*** Opening of Page excerpt ***
Rationale: Recent advancements have brought to light the origins, complexity, and functions of tissue-resident macrophages. However, in the context of tissue injury or disease, large numbers of monocytes infiltrate the heart and are thought to contribute to adverse remodeling and heart failure pathogenesis. Little is understood about the diversity of monocytes and monocyte-derived macrophages recruited to the heart after myocardial injury, including the mechanisms that regulate monocyte recruitment and fate specification.
Objective: We sought to test the hypothesis that distinct subsets of tissue-resident CCR2- (C-C chemokine receptor 2) and CCR2+ macrophages orchestrate monocyte recruitment and fate specification after myocardial injury.
Methods and results: We reveal that in numerous mouse models of cardiomyocyte cell death (permanent myocardial infarction, reperfused myocardial infarction, and diphtheria toxin cardiomyocyte ablation), there is a shift in macrophage ontogeny whereby tissue-resident macrophages are predominately replaced by infiltrating monocytes and monocyte-derived macrophages. Using syngeneic cardiac transplantation to model ischemia-reperfusion injury and distinguish tissue-resident from recruited cell populations in combination with intravital 2-photon microscopy, we demonstrate that monocyte recruitment is differentially orchestrated by distinct subsets of tissue-resident cardiac macrophages. Tissue-resident CCR2+ macrophages promote monocyte recruitment through an MYD88 (myeloid differentiation primary response 88)-dependent mechanism that results in release of MCPs (monocyte chemoattractant proteins) and monocyte mobilization. In contrast, tissue-resident CCR2- macrophages inhibit monocyte recruitment. Using CD (cluster of differentiation) 169-DTR (diphtheria toxin receptor) and CCR2-DTR mice, we further show that selective depletion of either tissue-resident CCR2- or CCR2+ macrophages before myocardial infarction results in divergent effects on left ventricular function, myocardial remodeling, and monocyte recruitment. Finally, using single-cell RNA sequencing, we show that tissue-resident cardiac macrophages differentially instruct monocyte fate specification.
Conclusions: Collectively, these observations establish the mechanistic basis by which monocytes are initially recruited to the injured heart and provide new insights into the heterogeneity of monocyte-derived macrophages.
Keywords: inflammation; macrophages; monocytes; myocardial infarction; receptors, CCR2.
*** Close of Page excerpt ***
*** Opening of Supplied information ***
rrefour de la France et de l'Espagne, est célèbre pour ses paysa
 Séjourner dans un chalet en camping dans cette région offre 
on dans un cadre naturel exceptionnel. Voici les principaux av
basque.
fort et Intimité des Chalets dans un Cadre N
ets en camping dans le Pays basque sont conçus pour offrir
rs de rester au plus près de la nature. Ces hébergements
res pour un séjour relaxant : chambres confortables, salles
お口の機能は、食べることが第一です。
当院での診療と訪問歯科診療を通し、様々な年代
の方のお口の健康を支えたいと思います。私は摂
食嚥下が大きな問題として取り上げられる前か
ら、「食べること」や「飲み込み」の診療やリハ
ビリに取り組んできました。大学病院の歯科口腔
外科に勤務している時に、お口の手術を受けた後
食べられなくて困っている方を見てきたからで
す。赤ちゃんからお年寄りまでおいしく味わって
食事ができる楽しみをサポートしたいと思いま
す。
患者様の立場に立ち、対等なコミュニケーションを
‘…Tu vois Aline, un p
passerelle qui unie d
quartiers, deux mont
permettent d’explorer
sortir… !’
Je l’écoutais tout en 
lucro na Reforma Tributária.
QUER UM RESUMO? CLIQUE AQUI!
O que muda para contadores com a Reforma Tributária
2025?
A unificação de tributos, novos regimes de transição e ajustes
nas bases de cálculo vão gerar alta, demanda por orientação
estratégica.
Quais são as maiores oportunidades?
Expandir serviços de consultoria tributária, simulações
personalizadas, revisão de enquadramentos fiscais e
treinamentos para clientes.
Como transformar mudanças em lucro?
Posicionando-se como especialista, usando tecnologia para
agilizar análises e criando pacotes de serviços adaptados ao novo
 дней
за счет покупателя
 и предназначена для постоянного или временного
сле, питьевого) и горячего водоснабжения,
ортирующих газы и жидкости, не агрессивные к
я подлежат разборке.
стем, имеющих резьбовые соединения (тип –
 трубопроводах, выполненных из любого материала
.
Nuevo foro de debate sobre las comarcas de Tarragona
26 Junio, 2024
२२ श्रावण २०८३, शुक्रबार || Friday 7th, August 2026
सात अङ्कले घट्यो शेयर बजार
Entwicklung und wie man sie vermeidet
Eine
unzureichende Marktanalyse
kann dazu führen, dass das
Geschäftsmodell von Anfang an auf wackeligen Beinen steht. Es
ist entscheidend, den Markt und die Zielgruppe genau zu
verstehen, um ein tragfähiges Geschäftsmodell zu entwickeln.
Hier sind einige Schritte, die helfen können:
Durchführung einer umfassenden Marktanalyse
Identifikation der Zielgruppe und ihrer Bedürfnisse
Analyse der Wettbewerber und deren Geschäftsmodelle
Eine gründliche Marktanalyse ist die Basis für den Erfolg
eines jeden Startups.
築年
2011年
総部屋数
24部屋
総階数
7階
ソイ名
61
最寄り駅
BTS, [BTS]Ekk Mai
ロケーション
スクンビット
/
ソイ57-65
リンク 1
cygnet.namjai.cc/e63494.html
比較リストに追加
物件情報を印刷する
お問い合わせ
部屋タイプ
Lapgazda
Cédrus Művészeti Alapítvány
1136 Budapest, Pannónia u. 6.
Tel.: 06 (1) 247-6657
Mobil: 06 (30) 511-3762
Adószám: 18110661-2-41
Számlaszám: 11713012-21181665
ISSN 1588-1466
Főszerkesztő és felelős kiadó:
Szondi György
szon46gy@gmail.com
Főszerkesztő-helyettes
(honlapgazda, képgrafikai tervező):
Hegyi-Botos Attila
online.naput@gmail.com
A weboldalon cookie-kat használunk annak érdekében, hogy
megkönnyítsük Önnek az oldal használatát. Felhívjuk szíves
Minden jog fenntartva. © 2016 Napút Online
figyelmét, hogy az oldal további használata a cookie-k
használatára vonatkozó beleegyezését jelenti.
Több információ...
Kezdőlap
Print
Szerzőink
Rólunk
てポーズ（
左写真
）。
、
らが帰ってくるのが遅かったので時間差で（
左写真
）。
*** Close of Supplied information ***
__What is required__:
Translate this sentence from the abstract on cardiac macrophages into Spanish: "In contrast, tissue-resident CCR2- macrophages inhibit monocyte recruitment."

__Written answer__:
En cambio, los macrófagos CCR2- residentes en el tejido inhiben el reclutamiento de monocitos.